Provided passage section start

David/Goliath Story Brewing Between Apple and iControlPad Makers
relliker writes "Apple has just patented a design for an iPhone gaming add-on after admitting that the iPhone is somewhat hard to use as a games machine. The catch is that the design is not theirs. It was designed by a team of gaming aficionados, one member of which, Craig 'craigix' Rothwell of OpenPandora fame, is already twittering like mad about the shot just fired by Apple in their direction. The iControlPad team are in contact with their IP lawyer, since their design is already in production. Will Apple still try to steamroll right through them?"
They'll steamroll right over them, and no lawyer will be able to help the poor devs. Like the KGB fellows used to say, "for every man, for every deed, there is a paragraph. And if there is none, then a new one shall be written".
Hooray for big corporations.
See figure 5 of the patent application. Not sure what this means for the whole thing. Did someone at Apple just throw together a few ideas, and patent them all? The language and the "art" seems vague enough for it. Unfortunately, I'm not a lawyer, so I have no clue whether something like this means that the entire patent application can be tossed out, or whether vague language means it can't be enforced.

Provided passage section end

■ **What to do**: Copy word for word the passage from the Apple and iControlPad discussion that begins with the words containing "See figure 5" and ends with "can't be enforced.".

Provided information section start

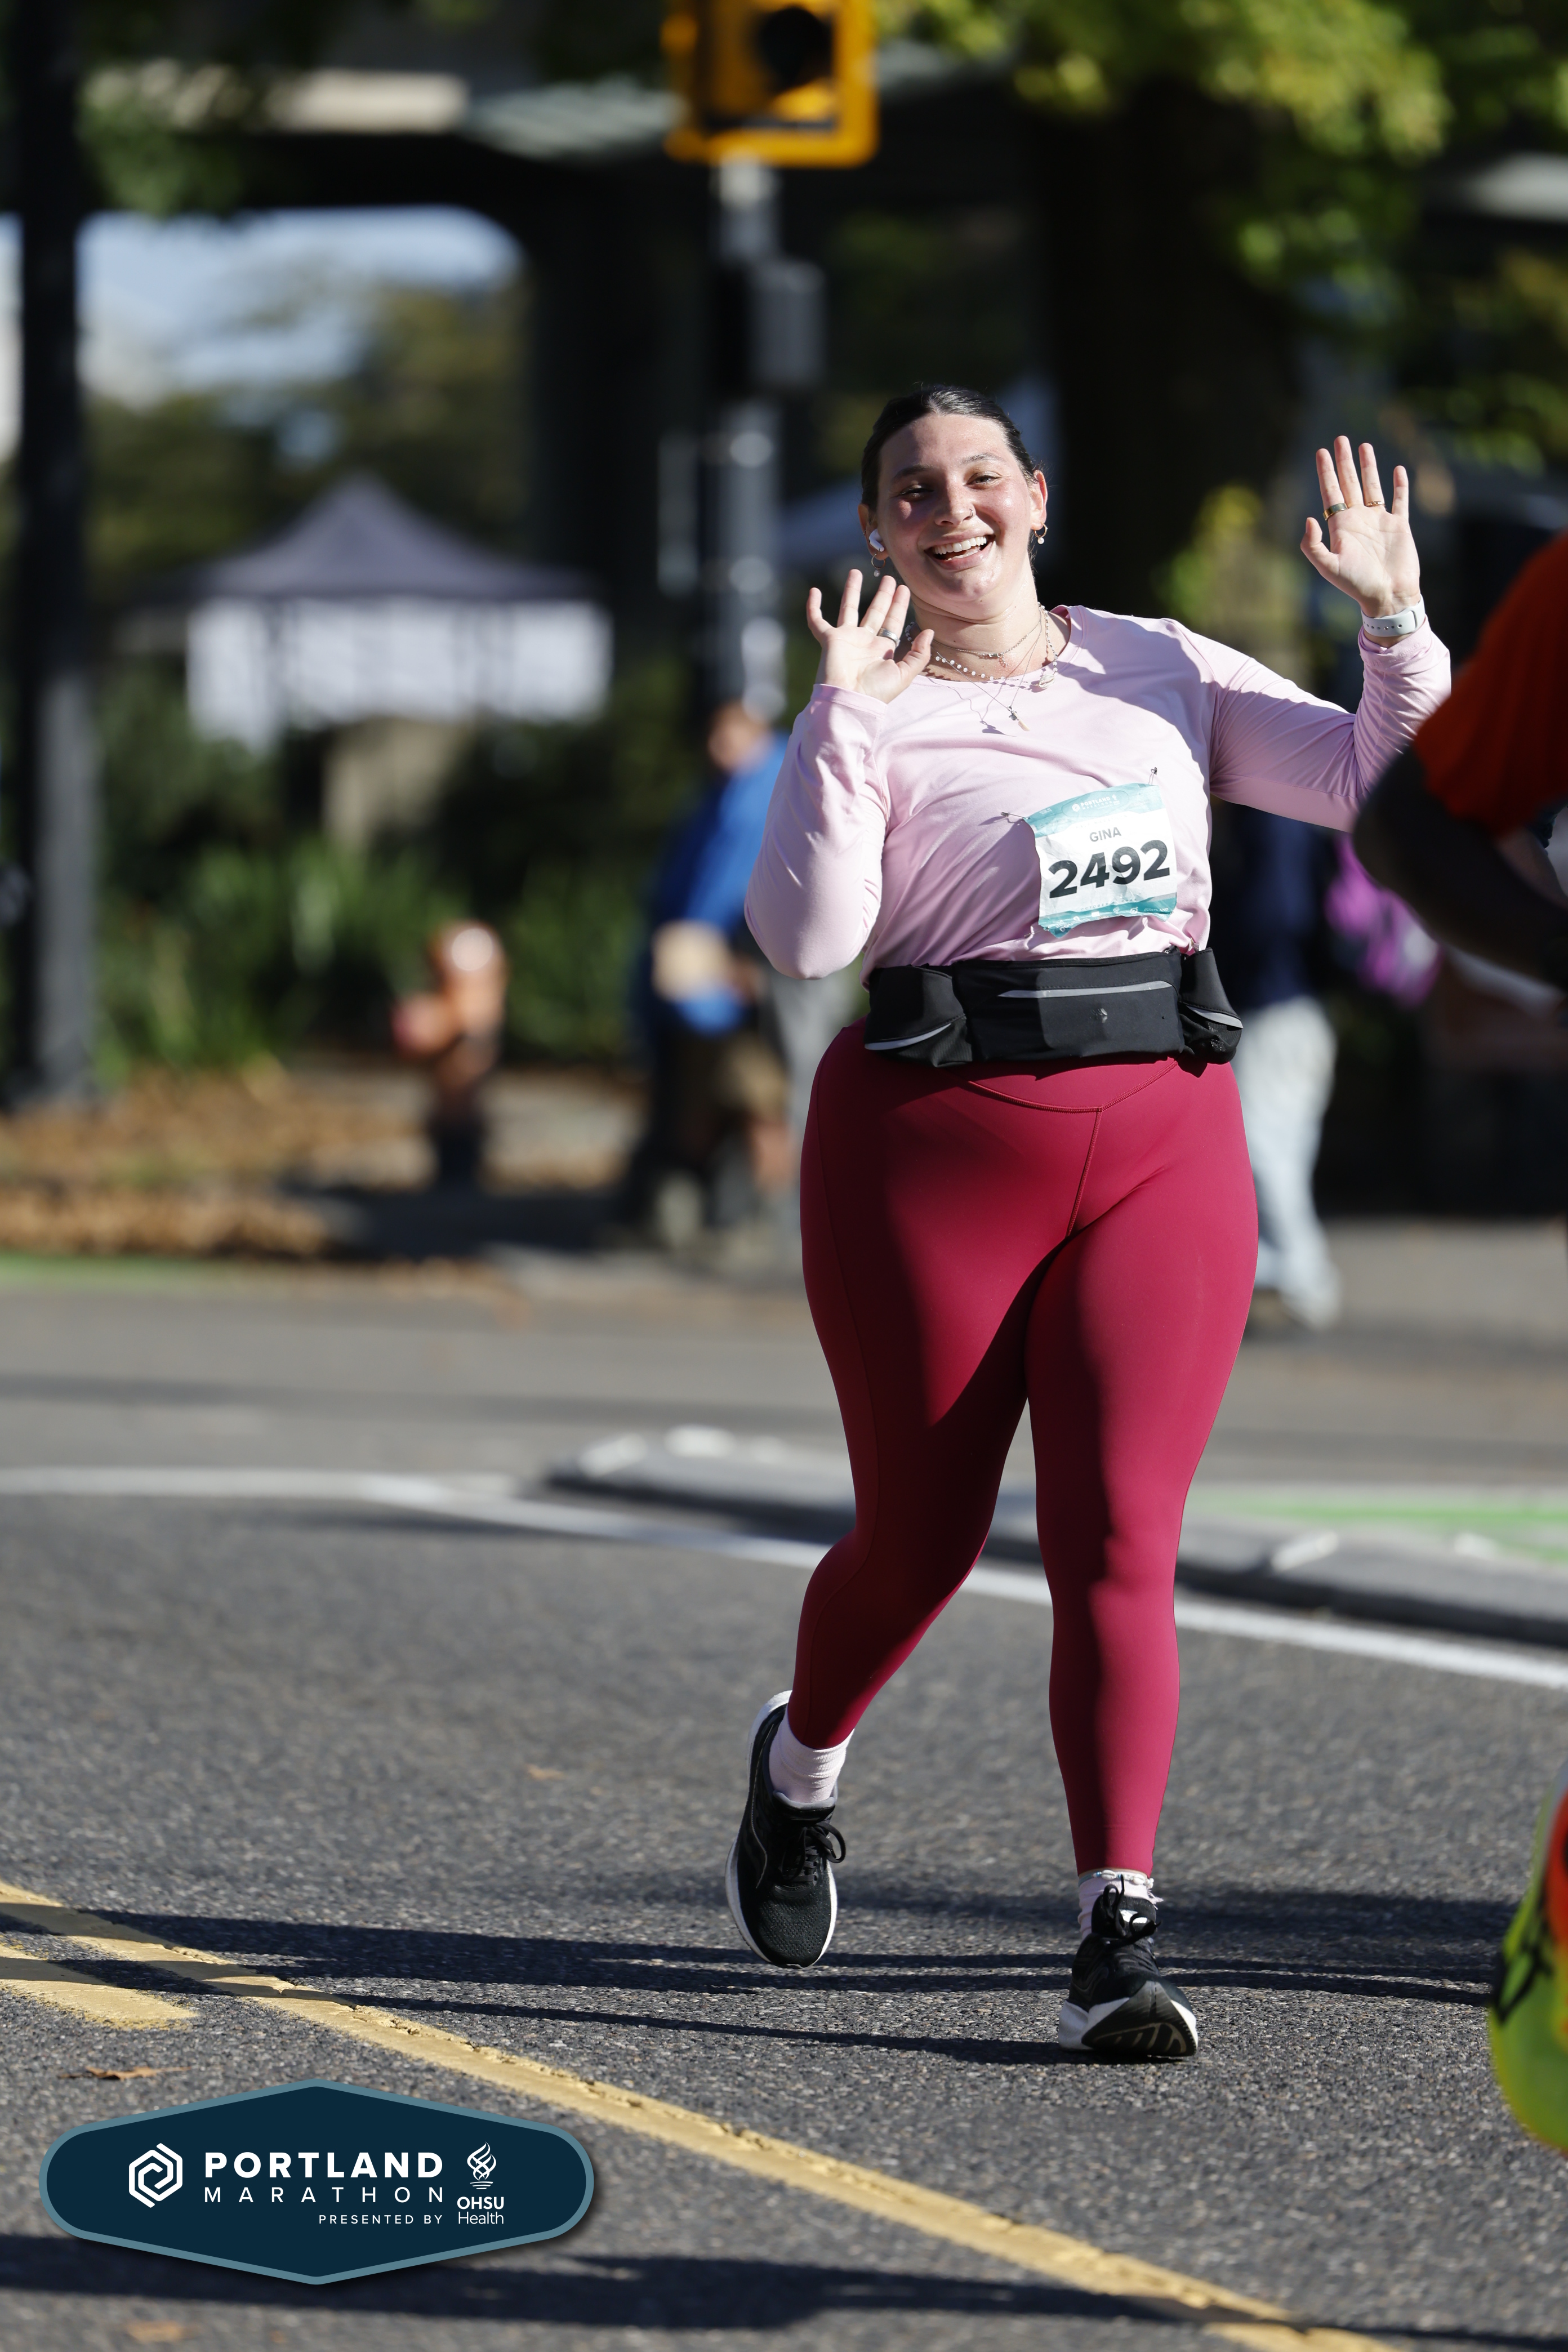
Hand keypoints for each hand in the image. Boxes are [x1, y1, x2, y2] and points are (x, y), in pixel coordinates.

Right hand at [806, 569, 932, 701]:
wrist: (850, 700)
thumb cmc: (877, 692)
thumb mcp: (905, 674)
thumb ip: (919, 653)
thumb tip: (929, 631)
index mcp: (882, 649)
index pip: (892, 622)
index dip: (899, 606)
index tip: (904, 589)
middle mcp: (864, 642)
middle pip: (875, 612)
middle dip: (882, 595)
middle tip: (889, 578)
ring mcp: (846, 639)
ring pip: (849, 609)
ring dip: (852, 591)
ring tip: (856, 572)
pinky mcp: (829, 640)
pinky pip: (817, 621)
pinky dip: (813, 607)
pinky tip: (814, 591)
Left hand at [1300, 437, 1421, 619]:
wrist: (1388, 595)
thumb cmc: (1357, 585)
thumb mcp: (1328, 567)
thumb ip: (1313, 546)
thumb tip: (1309, 518)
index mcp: (1341, 526)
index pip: (1331, 492)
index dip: (1326, 471)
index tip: (1322, 452)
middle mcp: (1358, 519)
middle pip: (1349, 483)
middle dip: (1344, 461)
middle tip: (1340, 439)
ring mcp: (1379, 521)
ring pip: (1372, 486)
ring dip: (1368, 467)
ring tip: (1364, 446)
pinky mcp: (1399, 525)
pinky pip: (1399, 500)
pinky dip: (1399, 485)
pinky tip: (1397, 470)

Provided information section end

■ **Response below**:
See figure 5 of the patent application. Not sure what this means for the whole thing. Did someone at Apple just throw together a few ideas, and patent them all? The language and the "art" seems vague enough for it. Unfortunately, I'm not a lawyer, so I have no clue whether something like this means that the entire patent application can be tossed out, or whether vague language means it can't be enforced.